Я и раньше пытался заговорить как-нибудь ненавязчиво, намекал, что у нас с ней как-то комично получается: она отказывает в конце нашей жизни мне в том, в чем я ей отказал в начале. Но успеха не достигал. Она просто не «заводилась».
— Перестань! — единственный ответ на конкретную тему, и тут же закрывала мне рот каким-нибудь сногсшибательным вопросом, обязательно таким, на который, она знала, я непременно постараюсь ответить, а в таком случае, в какой бы я ни был боевой готовности, тут же опущу оружие, просто не в силах его держать, будучи увлеченным идеей заданного мне вопроса. Такие приемчики у женщин меня обычно жутко раздражали, то есть когда в самый неподходящий момент — ты и думать-то, кажется, ни о чем постороннем не можешь — она тебя вдруг спросит, например, о том, куда у меня все-таки могли уйти лишние три рубля, когда я ходил за покупками…
Вот и Тийю.
— Скажи, — спросила она как-то, когда я в который раз пытался втолковать, что мы ведь все-таки остались неравнодушными друг к другу, несмотря на эту прорву-лет и события, что прошли в нашей жизни с того времени во Фленсбурге, так что…
— Скажи, пожалуйста, — спросила она, — а ты до конца жизни думаешь кормиться этим… ну, я имею в виду литературу?
Меня как будто молотком по голове стукнули. Я ей об одном, она мне — другое. У русских есть поговорка: «Ей про Фому, она — про Ерему».

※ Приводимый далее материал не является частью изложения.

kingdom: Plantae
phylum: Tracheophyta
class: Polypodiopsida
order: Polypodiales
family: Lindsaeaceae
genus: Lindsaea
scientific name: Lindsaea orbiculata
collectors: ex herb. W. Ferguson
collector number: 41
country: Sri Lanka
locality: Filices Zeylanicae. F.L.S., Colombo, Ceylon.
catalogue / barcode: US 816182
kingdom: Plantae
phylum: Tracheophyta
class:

Ну откуда мне, черт побери, знать, когда будет конец моей жизни, и какой он будет, да что я буду делать?
Подумать только! У нас хорошо, тепло, соседей нет; ни скотину тебе кормить, дети не плачут. Я ей о чем толкую-то? Литература…
Конечно, я буду ею заниматься и кормиться до тех пор, пока не станет ясно, что именно она обеспечит мне конец от голодной смерти, а так… Чем же еще прикажете заниматься? Я тоже обратил внимание, что и в периодической печати, и другими методами идеологического воздействия в настоящее время призывают людей — каждого индивидуума в отдельности — приложить максимальные усилия и содействовать мировому прогрессу в деле борьбы с угрозой войны; так ведь и я являюсь отдельным индивидуумом в общей массе людей мира!
А что я еще делать могу?! Может, и было бы от меня больше толку, если бы я был хорошим электриком, акушером, слесарем или токарем, но я ничего больше делать не умею, кроме того, что делаю, да и это тоже дастся нелегко, с русским языком у меня до сих пор отношения до конца не выяснены, а на эстонском писать бессмысленно: чтобы быть напечатанным на эстонском, не надо ссориться с живыми классиками, об этом меня просвещал еще в Тарту, в бункере, бывший заместитель прокурора.
И я объяснил Тийю: решил писать потому, что больше ничего делать не умею. Решив же, столкнулся с трудностями, и главная из них — герой. Где его взять? О героизме пишут больше, чем его можно обнаружить, а если на всех не хватит, придумывают — на то и писатели; но для меня не все подходы к герою удобны, поскольку пришел в литературу совсем из другого института, и мне ли не понять, что рассказывать о следователе я не в состоянии, а об уголовнике твердить без конца — просто неприлично.